New research blames early exposure to pollution for higher asthma rates in some Toronto communities.
The study, published Friday in Health and Place by researchers at St. Michael’s Hospital and the Hospital for Sick Children in Toronto, links asthma diagnoses to environmental factors during pregnancy and early childhood.
The study was carried out by examining results from a 2006 study filled out by parents of more than 5,000 Toronto-area children in the first and second grade.
Lead author Ketan Shankardass, a social epidemiologist at St. Michael’s, said a prior study from the same project showed it was possible to predict a child’s risk of developing asthma based on their cumulative exposure to air pollution.
He said this newest paper found a pattern to where those high-risk areas were in Toronto. When examining where children spent the early parts of their lives, four areas in particular seemed to have clusters of childhood asthma.
“When we mapped where they were born, we found that the asthmatic children were more likely to be born in one of these four neighbourhoods,” Shankardass said. “It’s evidence that suggests that where you’re born is going to shape whether or not you get asthma by the time you’re five or six.”
One of the neighbourhoods in question is the area where the Don Valley Parkway and the Gardiner meet, Shankardass said. Higher asthma rates in this space could be blamed on traffic-related pollution, he said.
Other affected neighbourhoods could be partly explained by traffic pollution as well he said, as well as other factors. In Scarborough, where traffic pollution was comparatively low, Shankardass said air pollution was still a likely culprit.

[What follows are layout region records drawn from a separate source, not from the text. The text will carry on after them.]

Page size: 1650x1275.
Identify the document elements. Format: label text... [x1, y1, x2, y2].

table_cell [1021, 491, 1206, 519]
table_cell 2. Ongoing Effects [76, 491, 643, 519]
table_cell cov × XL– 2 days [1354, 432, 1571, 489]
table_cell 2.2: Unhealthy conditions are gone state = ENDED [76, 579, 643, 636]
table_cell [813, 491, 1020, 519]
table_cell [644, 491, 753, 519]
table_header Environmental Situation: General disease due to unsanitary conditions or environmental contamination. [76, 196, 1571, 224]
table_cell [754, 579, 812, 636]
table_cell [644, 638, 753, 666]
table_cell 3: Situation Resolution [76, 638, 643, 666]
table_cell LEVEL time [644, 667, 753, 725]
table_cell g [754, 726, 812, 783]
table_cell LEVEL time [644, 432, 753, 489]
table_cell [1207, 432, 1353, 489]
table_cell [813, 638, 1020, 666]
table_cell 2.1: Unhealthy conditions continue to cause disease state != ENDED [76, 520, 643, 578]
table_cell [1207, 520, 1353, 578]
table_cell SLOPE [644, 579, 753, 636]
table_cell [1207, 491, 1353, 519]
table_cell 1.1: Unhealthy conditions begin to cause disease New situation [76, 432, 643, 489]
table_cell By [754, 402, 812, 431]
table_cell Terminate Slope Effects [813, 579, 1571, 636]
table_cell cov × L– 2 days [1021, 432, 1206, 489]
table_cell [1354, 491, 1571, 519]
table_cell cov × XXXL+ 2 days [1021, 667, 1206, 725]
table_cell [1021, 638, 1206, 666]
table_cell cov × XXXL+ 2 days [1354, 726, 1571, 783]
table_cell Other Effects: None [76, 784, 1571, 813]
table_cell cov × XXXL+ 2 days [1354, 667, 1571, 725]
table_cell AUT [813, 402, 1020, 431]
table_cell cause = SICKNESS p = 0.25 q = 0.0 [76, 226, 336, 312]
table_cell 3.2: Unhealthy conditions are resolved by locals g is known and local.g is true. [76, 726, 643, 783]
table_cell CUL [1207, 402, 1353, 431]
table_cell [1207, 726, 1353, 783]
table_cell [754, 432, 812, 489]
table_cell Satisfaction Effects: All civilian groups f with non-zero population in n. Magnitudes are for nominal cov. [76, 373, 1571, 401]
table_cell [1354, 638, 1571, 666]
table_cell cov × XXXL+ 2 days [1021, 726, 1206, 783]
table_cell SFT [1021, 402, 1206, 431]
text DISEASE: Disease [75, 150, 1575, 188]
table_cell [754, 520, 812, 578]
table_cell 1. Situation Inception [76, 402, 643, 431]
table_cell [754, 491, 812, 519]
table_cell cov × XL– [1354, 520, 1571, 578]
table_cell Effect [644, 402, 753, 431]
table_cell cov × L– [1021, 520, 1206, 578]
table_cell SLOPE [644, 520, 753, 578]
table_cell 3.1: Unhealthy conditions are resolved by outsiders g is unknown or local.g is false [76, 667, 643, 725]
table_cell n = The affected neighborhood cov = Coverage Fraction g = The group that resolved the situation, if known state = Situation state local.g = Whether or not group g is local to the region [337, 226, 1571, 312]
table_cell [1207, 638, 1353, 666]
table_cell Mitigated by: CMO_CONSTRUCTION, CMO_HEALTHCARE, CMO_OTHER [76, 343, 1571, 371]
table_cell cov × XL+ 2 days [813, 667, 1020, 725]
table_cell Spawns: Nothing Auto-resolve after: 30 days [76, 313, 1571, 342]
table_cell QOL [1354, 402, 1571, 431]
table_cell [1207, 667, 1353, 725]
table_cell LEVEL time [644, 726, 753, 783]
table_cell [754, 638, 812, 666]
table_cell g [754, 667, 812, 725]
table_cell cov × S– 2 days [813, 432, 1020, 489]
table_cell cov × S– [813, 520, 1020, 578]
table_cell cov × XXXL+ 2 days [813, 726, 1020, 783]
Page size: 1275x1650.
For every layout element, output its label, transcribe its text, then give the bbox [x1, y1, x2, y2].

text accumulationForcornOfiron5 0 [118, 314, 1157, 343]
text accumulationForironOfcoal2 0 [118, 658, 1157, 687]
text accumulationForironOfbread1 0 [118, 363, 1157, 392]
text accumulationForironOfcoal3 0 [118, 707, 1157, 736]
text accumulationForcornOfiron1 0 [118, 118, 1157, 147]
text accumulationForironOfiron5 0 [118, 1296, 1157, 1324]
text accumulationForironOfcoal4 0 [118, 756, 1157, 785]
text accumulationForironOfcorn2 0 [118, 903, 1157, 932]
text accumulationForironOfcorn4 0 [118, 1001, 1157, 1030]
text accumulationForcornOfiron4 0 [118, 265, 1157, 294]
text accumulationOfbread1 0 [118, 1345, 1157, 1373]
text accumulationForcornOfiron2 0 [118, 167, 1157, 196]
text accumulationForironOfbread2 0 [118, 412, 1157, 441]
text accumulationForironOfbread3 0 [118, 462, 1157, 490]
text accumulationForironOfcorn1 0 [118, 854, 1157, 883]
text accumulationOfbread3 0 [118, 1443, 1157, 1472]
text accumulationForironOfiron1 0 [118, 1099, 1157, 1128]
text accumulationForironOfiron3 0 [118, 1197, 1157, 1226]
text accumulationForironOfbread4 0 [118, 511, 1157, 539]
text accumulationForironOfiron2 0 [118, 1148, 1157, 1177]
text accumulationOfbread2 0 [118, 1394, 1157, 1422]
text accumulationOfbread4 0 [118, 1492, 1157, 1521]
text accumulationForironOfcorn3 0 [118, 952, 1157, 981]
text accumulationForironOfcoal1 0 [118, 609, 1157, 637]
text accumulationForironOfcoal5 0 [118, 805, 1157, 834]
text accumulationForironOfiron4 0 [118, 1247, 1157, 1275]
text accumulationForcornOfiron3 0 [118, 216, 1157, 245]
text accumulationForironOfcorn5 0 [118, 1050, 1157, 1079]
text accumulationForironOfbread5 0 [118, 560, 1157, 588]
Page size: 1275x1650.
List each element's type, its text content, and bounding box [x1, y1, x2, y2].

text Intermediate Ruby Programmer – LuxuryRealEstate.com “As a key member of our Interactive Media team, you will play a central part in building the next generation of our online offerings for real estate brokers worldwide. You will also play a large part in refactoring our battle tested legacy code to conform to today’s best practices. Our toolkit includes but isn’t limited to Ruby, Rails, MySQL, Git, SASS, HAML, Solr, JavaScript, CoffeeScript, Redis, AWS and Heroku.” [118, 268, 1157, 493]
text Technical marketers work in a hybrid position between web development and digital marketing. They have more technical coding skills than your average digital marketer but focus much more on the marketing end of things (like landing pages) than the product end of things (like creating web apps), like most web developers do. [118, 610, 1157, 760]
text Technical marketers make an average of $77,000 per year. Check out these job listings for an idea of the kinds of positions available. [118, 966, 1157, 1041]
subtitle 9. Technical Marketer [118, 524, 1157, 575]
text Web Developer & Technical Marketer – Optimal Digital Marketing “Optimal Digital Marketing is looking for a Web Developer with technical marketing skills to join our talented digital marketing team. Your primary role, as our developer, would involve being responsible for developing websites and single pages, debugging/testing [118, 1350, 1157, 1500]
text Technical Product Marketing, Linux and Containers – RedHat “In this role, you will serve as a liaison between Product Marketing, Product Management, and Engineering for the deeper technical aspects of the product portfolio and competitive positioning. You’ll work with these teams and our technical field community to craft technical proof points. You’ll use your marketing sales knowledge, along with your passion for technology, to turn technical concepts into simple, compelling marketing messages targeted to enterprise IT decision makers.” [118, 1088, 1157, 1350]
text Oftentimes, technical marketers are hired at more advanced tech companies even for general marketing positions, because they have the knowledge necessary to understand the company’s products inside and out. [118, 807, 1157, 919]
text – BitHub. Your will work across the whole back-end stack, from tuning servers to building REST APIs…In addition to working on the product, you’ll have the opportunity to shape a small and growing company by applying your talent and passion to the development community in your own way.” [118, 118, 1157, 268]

“There’s a lot of industry in that part of the city, historically,” he said. “So even if you’re not being exposed to a lot of traffic pollution, you’re likely getting different types of pollution.”
Shankardass said causation is difficult to prove in this case, because unlike a common cold, taking in one breath of polluted air won’t immediately cause asthma.
He said these types of studies will hopefully help to enact larger social changes -- like pushing for more environmentally-friendly forms of transit -- and create awareness for expecting parents and parents of young children.
“This is evidence that what happens to you when you’re in the womb affects what’s going to happen to you later on in life.”